A double helix in deep space, animated from one English sentence. You asked Claude. Glyph drew it — from a compose spec, no hand-tweaked SVG. Two phosphate strands spiraling at ten base pairs per turn, against a deterministic starfield.
"Draw me DNA. The double helix. Two phosphate-sugar backbones winding around each other, base-pair rungs in the middle (A-T blue, G-C red), against a starfield because the blueprint of life deserves a backdrop. Beautiful for a 5-year-old, accurate for a molecular biologist."
— what to say to your AI agent. Claude writes the Glyph compose spec; the compose compiler emits gradients, polylines, starfield, and silhouette paths into one byte-locked SVG.
RFC #9 added everything we needed to render this without a single hand-authored SVG primitive: gradients, silhouette paths, polylines, and starfield.
Each strand is a sampled sine — 114 points along x = 90·sin(2π·y/170), joined as an SVG path. Strand A goes cyan-purple-magenta from top to bottom; strand B is π out of phase and runs the gradient backwards.
Every 24 px in y we draw a horizontal rung connecting the two strands — blue for A-T, red for G-C. Compose skips rungs where the strands cross (would be visually overlapping).
60 stars placed by a Park-Miller LCG seeded at 7. Same seed, same positions, byte-identical SVG on every CI run. A radial-gradient halo sits behind the helix; a giant rect at the back is filled by the same gradient.
Claude writes the compose JSON; Glyph's compose compiler turns it into byte-identical SVG. No CSS, no manual coordinates outside the spec.
// bio-dna.json — top level (children elided) { "compose": { "viewBox": { "width": 600, "height": 800 }, "title": "DNA double helix", "theme": { "background": "#020617" }, "defs": { "gradients": [ { "id": "g-strand-a", "kind": "linear", "x1": "0%", "y1": "0%", "x2": "0%", "y2": "100%", "stops": [ { "offset": "0%", "color": "#22d3ee" }, { "offset": "50%", "color": "#a78bfa" }, { "offset": "100%", "color": "#ec4899" } ] }, // ... g-strand-b (reverse stops), g-halo, g-bg ] }, "children": [ // 1. background rect, gradient-filled // 2. starfield { count: 60, seed: 7, region } // 3. glow halo behind the helix // 4. ~27 polyline rungs (A-T blue, G-C red) // 5. silhouette-path A (gradient stroke) // 6. silhouette-path B (reverse-gradient stroke) // 7. title + caption text ] } }
The points along each strand are computed once by a small generator script; the JSON itself is fully static. View on GitHub.
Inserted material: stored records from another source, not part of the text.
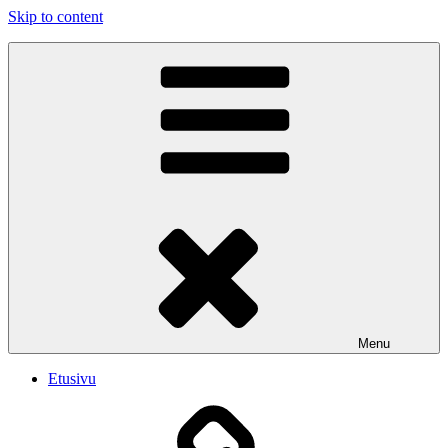
Skip to content
PUBLIC SHAME
Emme soita iskelmää. Soitamme viihdyttävää Rock musiikkia.
Menu
Etusivu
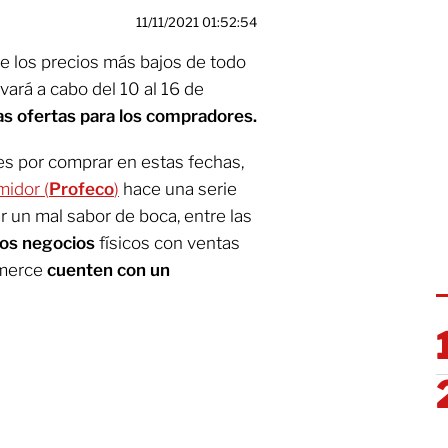
11/11/2021 01:52:54
de los precios más bajos de todo
evará a cabo del 10 al 16 de
s ofertas para los compradores.
es por comprar en estas fechas,
midor (
Profeco
)
hace una serie
r un mal sabor de boca, entre las
 los negocios
físicos con ventas
mmerce
cuenten con un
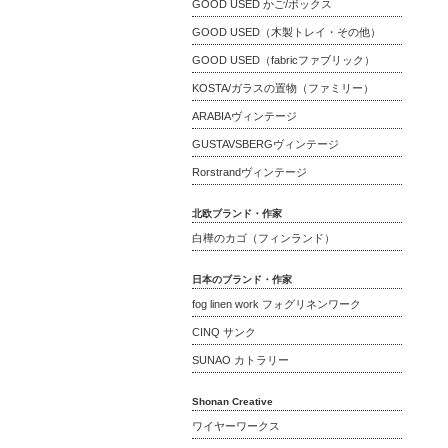
GOOD USED かご/ボックス
GOOD USED（木製トレイ・その他）
GOOD USED（fabricファブリック）
KOSTA/ガラスの置物（ファミリー）
ARABIAヴィンテージ
GUSTAVSBERGヴィンテージ
Rorstrandヴィンテージ
北欧ブランド・作家
白樺のカゴ（フィンランド）
日本のブランド・作家
fog linen work フォグリネンワーク
CINQ サンク
SUNAO カトラリー
Shonan Creative
ワイヤーワークス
Byte-stable across Ubuntu / macOS / Windows × Node 20 / 22. The compose compiler emits <defs> with gradients + the deterministic starfield, then walks children in order.
Compose extends naturally to other biological scaffolds. Each is a few children and a defs block.
"Draw me a single nucleotide — phosphate, sugar, base. Labeled, against the same starfield. Show how four of these tile into the rungs of the helix."
"Draw me a triple helix — collagen. Three strands instead of two, wound at a tighter pitch. Use the same primitives, the same starfield, a different palette."
"Draw me telomeres at the ends of a chromosome — the repeating TTAGGG cap that shortens each cell division. Show three lengths: young cell, middle-aged cell, senescent cell."
"Draw me the RNA single helix — the older molecule. Beside the DNA double helix. Same scale, same backdrop, so the structural difference is the whole story."